You are commenting using your Google+ account. Log Out / Change )

Connecting to %s

  1. AD says:

    It’s actually Reba McEntire, not McIntyre. Have seen that mistake a million times.

  2. Renee says:

    Matt do we get to see Jonathan Jackson singing? He’s had his own band for years. Looking forward to this show.

  3. Jemeg says:

    The trailer looks pretty good! And I knew that was one of my favs from “Whose Line Is It Anyway,” Chip Esten! Had to look it up and I see he is going by Charles for this one. Seems to have a big part – good luck!

  4. Sue says:

    Already planned to watch…but how that I know Jonathan Jackson is on too!!!

  5. Bella says:

    I’m not particularly a fan of Hayden Panetierre, but I love Connie Britton, so I’ll probably give this show a shot.

  6. Bernie says:

    But it’s a show about country music, so why would they compare her to Taylor Swift…?

    • Hannah says:

      Because Taylor is the next generation of country music.

    • Lace says:

      Taylor is known for having catchy songs that can be played on the country and pop stations. That’s probably why there’s been a comparison between Hayden’s character and Taylor Swift. I think Connie Britton and Hayden Panetierre want you to watch the show without confusing fiction for reality. I kind of like that the show isn’t trying to be Glee with all the guest stars.

      • I think it also might be because in one of the extended promos that was released in May, there’s a scene with Hayden’s character in the studio and the producers say something along the lines of “Thank God for Auto-Tune.” And I can’t count how many times I’ve seen/heard people say that Taylor is Auto-Tuned more than most. So there’s that as well.

  7. TV watcher says:

    Just watched the pilot and thought it was pretty great. Looking forward to watching it. Nice three dimensional characters. And I thought everyone sounded pretty good too.

  8. chris says:

    Sorry, but I kind of find this a little too comparable to Reba and Taylor Swift. I mean, yeah the younger artist on this show could’ve been blonde (as most of today’s female artists are in country music), but however, there is only 1 reigning Queen (who just happens to be) a redhead, in which the older artist on this show is played not by a brunette or a blonde, but by a redhead. Both of who are on the same label, like Reba and ms. swift (on sister labels……..managed by the same president- Scott Borchetta)……..who has worked every single #1 hit of Reba’s since the early 90’s. And the only reason radio really doesn’t play Reba as much anymore is because of her age……….which she is younger than George Strait, but he still gets played, as well as Alan Jackson. Sorry, but if this show tries to say they didn’t look at Reba and taylor swift for their “inspiration”, I’m not buying it.

    • Mary says:

      It could just be that Connie Britton and Hayden Panetierre were chosen for their talents and not the color of their hair.

  9. Maria says:

    I will watch this for Eric Close (Without a Trace) and Charles Esten (Whose Line is it Anyway?).

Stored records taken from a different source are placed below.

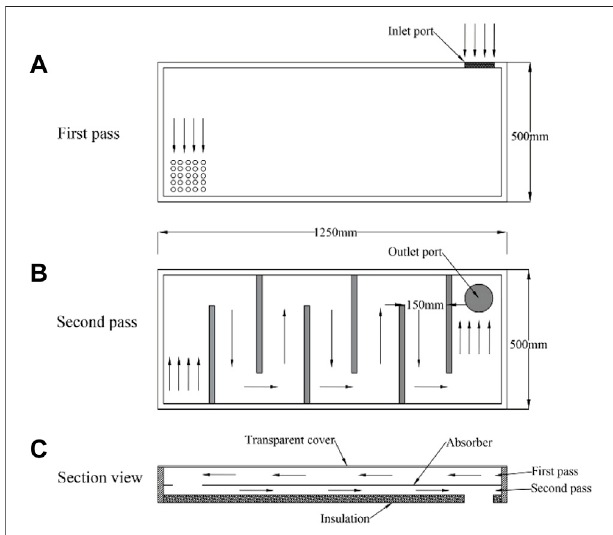
FIGURE1| Thedirectionof fl owofairinthetwo-passsolarcollector. (A) fi rst pass, (B) second pass, (C) section view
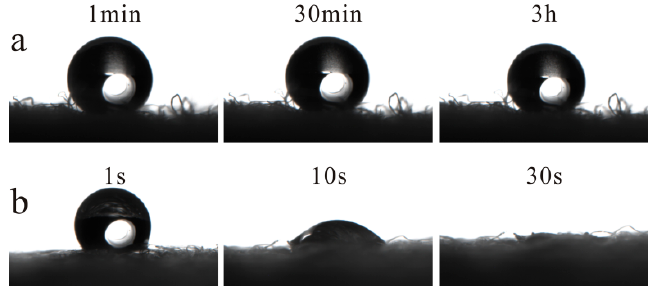
Figure 13. The contact angles of paper at different temperature: ( a ) T (55 °C) > LCST; ( b ) T (15 °C) < LCST.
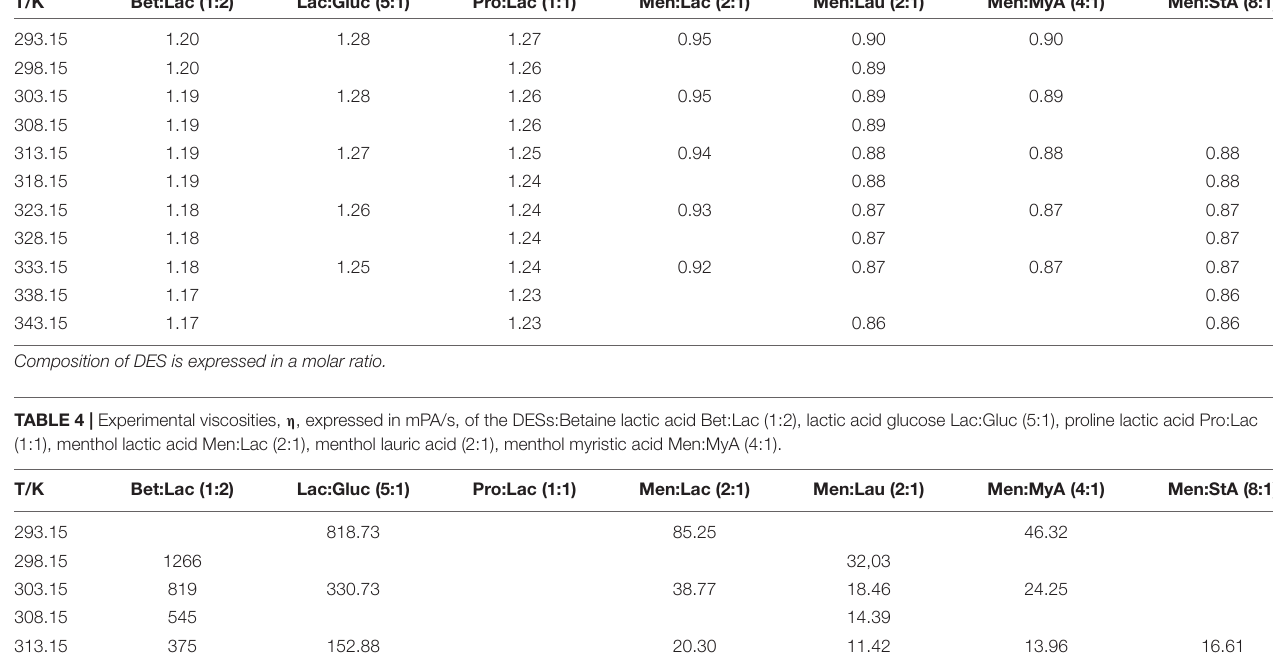
CBD + CBDA/g hemp.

  10. Is it possible that I’m one of few who’s watching this because I’m a country music fan? I’ve actually completely forgotten about the political subplot and kind of hope they gloss over that. Can’t wait for the music and the drama! (P.S. Connie and Hayden both seem like sweethearts in real life.)

  11. Erica says:

    I like Nashville a lot, I take a particular interest in Jonathan Jackson aka Avery Barkley ( aka Mud from Camp Nowhere) lol….I think he needs to go Blonde, if he’s going to continue his career as a solo artist on Nashville. The darker crop, which he presently Rocks, works as a Band look, but he should be Blonde, if he going to gain popularity by himself……not saying this is a rule of thumb, but he looks good Blonde ! …. : ) Hopefully someone sees this with some influence ; )

  12. Kathie says:

    If you haven’t watched the series and want a real taste of the music, go back to the April 30 episode, which is the cast, (minus Connie, who had a scheduling conflict). They are doing a concert featuring many of the iconic songs from the whole series, to date. It’s a great cross-section of the music. Don’t be surprised if you get hooked.